Non è chi non veda che le conclusioni contenute nelle massime che precedono sono perfettamente adattabili al caso di specie – avendo avuto riguardo l’accertamento alla natura e alle modalità di svolgimento dell’attività produttiva, ed essendo emerso in sede di ispezione che la asserita veste "mutualistica" fungeva da copertura ad una normale attività d’impresa, che aveva dato luogo a mere distribuzioni di utili – sicchè il primo motivo di impugnazione si palesa del tutto sfornito dei presupposti per l’accoglimento.

6. Il secondo motivo d’impugnazione.

Il secondo motivo d’impugnazione è intestato come:"Violazione e falsa applicazione del D.P.R. n. 633 del 1972, art. 34, comma 1, in relazione all’art. 360 c.p.c., comma 1, n. 3".

La parte ricorrente si duole della violazione della predetta norma da parte del giudice del merito, a mezzo dell’argomento con cui ha ritenuto ostacolo insuperabile al godimento del regime speciale la cessione di merce risultante dalla commistione di prodotti degli associati e di prodotti acquistati da non soci, e ciò senza tenere conto del disposto dell’art. 2135 c.c., a mente del quale si considerano connesse le attività esercitate dall’imprenditore agricolo che abbiano ad oggetto prodotti ottenuti "prevalentemente dalla coltivazione del fondo".

Anche il motivo ora in esame appare infondato, non avendo la parte ricorrente fornito elemento alcuno per acclarare che in causa sia risultata fornita di fondamento la premessa in fatto dell’argomento logico, e cioè che l’attività esercitata dall’associazione abbia avuto ad oggetto prodotti ottenuti "prevalentemente" dal fondo, sicchè potesse considerarsi "connessa" a quella agricola (già di per sè provvista delle caratteristiche dell’impresa agricola, secondo la disciplina dettata dalla nuova formula dell’art. 2135 c.c., a seguito della modifica apportatavi nel 2001).

Il difetto di qualsivoglia delucidazione in proposito rende il motivo chiaramente contrario al principio di necessaria autosufficienza del ricorso per cassazione e lo destina alla sanzione di inammissibilità.

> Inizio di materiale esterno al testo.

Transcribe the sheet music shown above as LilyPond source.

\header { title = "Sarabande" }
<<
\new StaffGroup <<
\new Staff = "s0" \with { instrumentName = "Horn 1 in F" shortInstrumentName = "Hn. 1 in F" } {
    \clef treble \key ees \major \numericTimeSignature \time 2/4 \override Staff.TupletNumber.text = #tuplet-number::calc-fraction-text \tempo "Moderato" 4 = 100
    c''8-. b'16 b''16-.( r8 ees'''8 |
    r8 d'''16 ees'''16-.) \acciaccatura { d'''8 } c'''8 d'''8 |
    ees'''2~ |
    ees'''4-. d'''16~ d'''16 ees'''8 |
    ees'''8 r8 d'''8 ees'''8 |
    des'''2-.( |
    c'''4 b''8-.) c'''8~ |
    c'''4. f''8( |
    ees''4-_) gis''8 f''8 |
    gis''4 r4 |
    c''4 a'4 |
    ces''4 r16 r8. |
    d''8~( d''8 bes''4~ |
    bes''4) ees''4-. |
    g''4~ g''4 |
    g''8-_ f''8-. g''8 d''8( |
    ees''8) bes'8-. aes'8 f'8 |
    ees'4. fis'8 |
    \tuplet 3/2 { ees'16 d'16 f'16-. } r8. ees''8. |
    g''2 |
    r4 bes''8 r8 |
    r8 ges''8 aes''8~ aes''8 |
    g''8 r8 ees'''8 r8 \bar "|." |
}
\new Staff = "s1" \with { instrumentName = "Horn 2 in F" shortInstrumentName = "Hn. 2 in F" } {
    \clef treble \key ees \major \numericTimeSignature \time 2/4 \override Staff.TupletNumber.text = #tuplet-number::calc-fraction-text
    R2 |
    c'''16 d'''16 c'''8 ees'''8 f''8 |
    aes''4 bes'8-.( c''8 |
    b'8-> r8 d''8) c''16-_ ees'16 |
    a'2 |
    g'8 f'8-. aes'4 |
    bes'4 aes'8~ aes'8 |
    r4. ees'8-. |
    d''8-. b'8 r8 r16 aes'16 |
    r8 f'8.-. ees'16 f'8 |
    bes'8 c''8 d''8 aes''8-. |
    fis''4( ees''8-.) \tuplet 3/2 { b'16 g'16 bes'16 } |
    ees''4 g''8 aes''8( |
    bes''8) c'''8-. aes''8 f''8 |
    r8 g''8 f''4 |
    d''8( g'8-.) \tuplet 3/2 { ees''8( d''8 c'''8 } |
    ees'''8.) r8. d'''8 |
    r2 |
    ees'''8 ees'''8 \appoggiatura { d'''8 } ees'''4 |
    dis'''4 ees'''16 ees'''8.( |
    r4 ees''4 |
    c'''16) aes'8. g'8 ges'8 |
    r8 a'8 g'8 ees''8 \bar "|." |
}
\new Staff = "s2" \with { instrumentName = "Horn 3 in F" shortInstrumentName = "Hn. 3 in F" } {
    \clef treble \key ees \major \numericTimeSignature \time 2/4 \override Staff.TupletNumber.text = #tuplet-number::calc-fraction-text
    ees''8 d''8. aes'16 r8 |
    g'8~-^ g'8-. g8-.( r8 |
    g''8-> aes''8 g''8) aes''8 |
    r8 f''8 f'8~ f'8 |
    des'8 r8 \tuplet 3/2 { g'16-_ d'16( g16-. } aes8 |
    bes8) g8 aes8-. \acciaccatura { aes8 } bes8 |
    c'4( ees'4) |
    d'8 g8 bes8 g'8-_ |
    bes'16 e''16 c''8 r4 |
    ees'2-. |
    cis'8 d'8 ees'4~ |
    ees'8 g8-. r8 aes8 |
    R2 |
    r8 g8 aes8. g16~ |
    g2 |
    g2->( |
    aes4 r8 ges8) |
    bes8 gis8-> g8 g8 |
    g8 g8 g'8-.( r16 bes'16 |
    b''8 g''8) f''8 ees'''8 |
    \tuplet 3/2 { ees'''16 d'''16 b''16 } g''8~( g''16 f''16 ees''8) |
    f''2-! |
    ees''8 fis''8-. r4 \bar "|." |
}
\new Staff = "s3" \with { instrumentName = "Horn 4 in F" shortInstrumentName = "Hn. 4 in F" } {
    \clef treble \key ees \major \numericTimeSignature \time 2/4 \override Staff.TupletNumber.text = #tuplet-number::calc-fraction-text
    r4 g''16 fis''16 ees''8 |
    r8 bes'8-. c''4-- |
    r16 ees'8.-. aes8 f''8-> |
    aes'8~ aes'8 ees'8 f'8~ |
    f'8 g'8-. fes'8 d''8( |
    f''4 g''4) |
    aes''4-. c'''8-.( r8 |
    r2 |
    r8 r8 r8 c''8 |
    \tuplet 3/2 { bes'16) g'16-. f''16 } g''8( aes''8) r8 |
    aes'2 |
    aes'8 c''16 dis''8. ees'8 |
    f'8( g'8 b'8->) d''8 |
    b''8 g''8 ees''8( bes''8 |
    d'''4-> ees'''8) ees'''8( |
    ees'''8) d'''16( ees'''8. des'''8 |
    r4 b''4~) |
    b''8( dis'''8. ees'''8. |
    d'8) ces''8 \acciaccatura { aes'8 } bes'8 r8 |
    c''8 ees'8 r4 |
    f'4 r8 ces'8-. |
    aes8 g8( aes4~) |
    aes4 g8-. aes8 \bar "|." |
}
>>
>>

La regolazione delle spese di lite è informata al principio della soccombenza, per ciò che attiene a questo grado di giudizio.

P.Q.M.
la Corte rigetta il ricorso. Condanna la parte ricorrente a rifondere le spese di lite, liquidate in Euro 12.000,00 oltre spese prenotate a debito.

Testo non ufficiale. La sola stampa del bollettino ufficiale ha carattere legale.